The K2 Wind Power Project was front and centre again but three Ashfield-Colborne-Wawanosh elected officials were not around to hear the discussion at the July 17 council meeting.
The meeting addressed various issues surrounding wind power but before that began, Reeve Ben Vandiepenbeek, deputy Reeve Neil Rintoul and Coun. Murray Curran arose from their chairs and left council chambers.
The trio previously stated that they have a pecuniary interest in the matter. Reeve Vandiepenbeek said it was not mandatory for them to leave but a decision was made to step out, as they have previously done.
“I have a farm leased,” Reeve Vandiepenbeek said.
Deputy reeve Rintoul told the QMI Agency that an ACW resident asked them to leave at a previous meeting, to open the door to more fruitful discussion.
“I feel bad in a way,” Rintoul said. “The pro’s and con’s are discussed in there. It’s not mandatory. If they want us to leave, we will.”
“But we are not to comment, period.
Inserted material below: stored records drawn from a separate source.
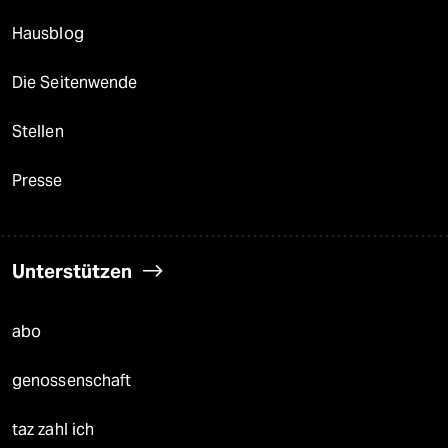
Hausblog
Die Seitenwende
Stellen
Presse
Unterstützen
abo
genossenschaft
taz zahl ich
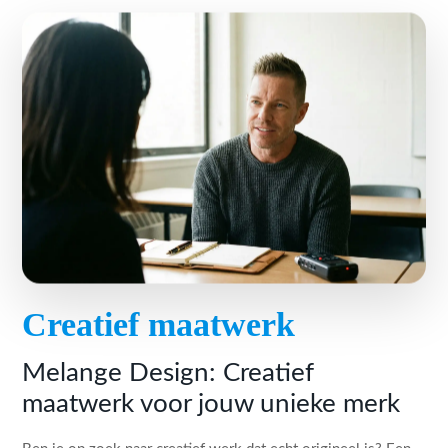
Creatief maatwerk
Melange Design: Creatief
maatwerk voor jouw unieke merk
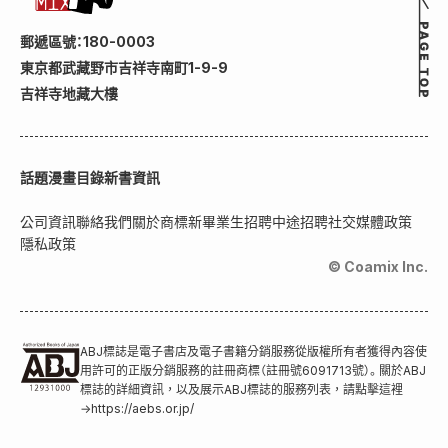
郵遞區號：180-0003
東京都武藏野市吉祥寺南町1-9-9
吉祥寺地藏大樓
話題
漫畫目錄
新書資訊
公司資訊
聯絡我們
關於商標
新畢業生招聘
中途招聘
社交媒體政策
隱私政策
© Coamix Inc.
ABJ標誌是電子書店及電子書籍分銷服務從版權所有者獲得內容使
用許可的正版分銷服務的註冊商標（註冊號6091713號）。關於ABJ
標誌的詳細資訊，以及展示ABJ標誌的服務列表，請點擊這裡
→
https://aebs.or.jp/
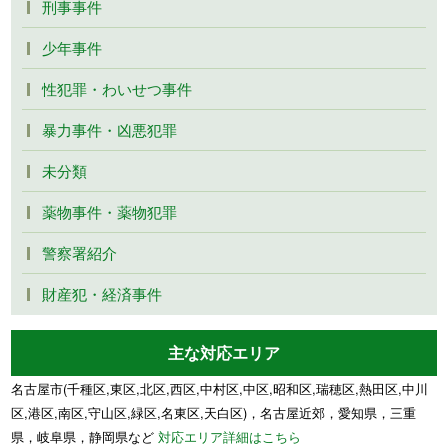
刑事事件
少年事件
性犯罪・わいせつ事件
暴力事件・凶悪犯罪
未分類
薬物事件・薬物犯罪
警察署紹介
財産犯・経済事件
主な対応エリア
名古屋市(千種区,東区,北区,西区,中村区,中区,昭和区,瑞穂区,熱田区,中川
区,港区,南区,守山区,緑区,名東区,天白区)，名古屋近郊，愛知県，三重
県，岐阜県，静岡県など
対応エリア詳細はこちら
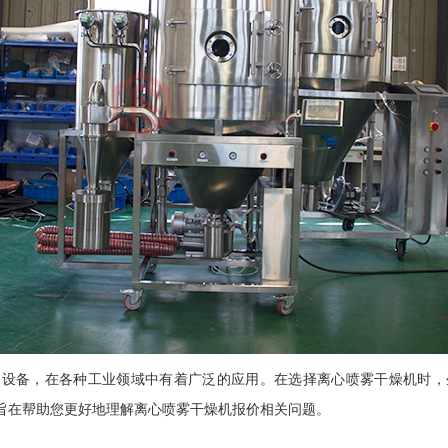
备设备，在各种工业领域中有着广泛的应用。在选择离心喷雾干燥机时，
旨在帮助您更好地理解离心喷雾干燥机报价相关问题。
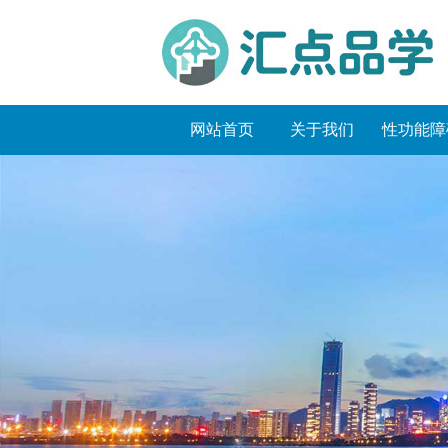
网站首页
关于我们
性功能障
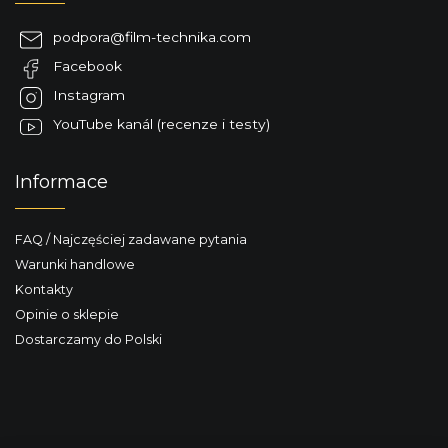
o
p
podpora
@
film-technika.com
k
Facebook
a
Instagram
YouTube kanál (recenze i testy)
Informace
FAQ / Najczęściej zadawane pytania
Warunki handlowe
Kontakty
Opinie o sklepie
Dostarczamy do Polski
One way or the other.”
Capital Power announced last August its intention to develop a 270-megawatt wind power project in ACW, adding to an existing wind power operation, also in the township.
ACW resident Jennifer Miltenburg, a wind turbine leaseholder, said it was her impression that leaving council chambers was an act intended to keep the peace between council and residents in attendance.
“I think that there is a certain sector that tends to make noise, so voices can’t be heard and to avoid that, they left the room.”
Wind power has proven to be a polarizing topic and every facet of it is debated by supporters and opponents.
“It’s a real sensitive issue,” Rintoul said.
On the agenda was a Health Canada announcement to design a research study exploring the relationship between wind turbine noise and health effects of those living near wind power development.
“With what the federal government is proposing to do, will they have the power to put the breaks on this?” Coun. Barry Millian asked aloud.
The provincial Liberal government has championed green energy, and their energy plans and policies include wind power. “Would Ottawa have the power to say to Toronto, hold everything,” Millian added.
Council received a letter prior to the meeting from Shawn and Tricia Drennan.
Mr. Drennan attended a source water protection meeting in Wingham, the letter stated, and picked up a map showing “our highly vulnerable water aquifers.”
Drennan said after studying the map, he realized the K2 wind project was clustering the mass of turbines around water resources and the transformer switch yard containing the close-to-surface water aquifer was dangerously close to the townships water recharge areas.
When council looks at a turbine location map, “they too will be greatly concerned for our water resources,” the letter said. The K2 project description did not address water aquifers or water recharge areas.
“To my astonishment nothing was listed,” he said.
The project description did note the potential to affect water quality of water wells near construction sites and ground water quality could be affected by accidental spills and releases.
“We the community are looking to our council for guidance on this incredibly important issue. These are the water resources for all ACW residents,” Drennan said in the letter.
Addressing council at the meeting, Drennan suggested hiring a hydrologist, “to see if it’s an issue.”
Coun. Millian said he didn’t see the harm in investigating.
“There are a lot of unknowns,” he said.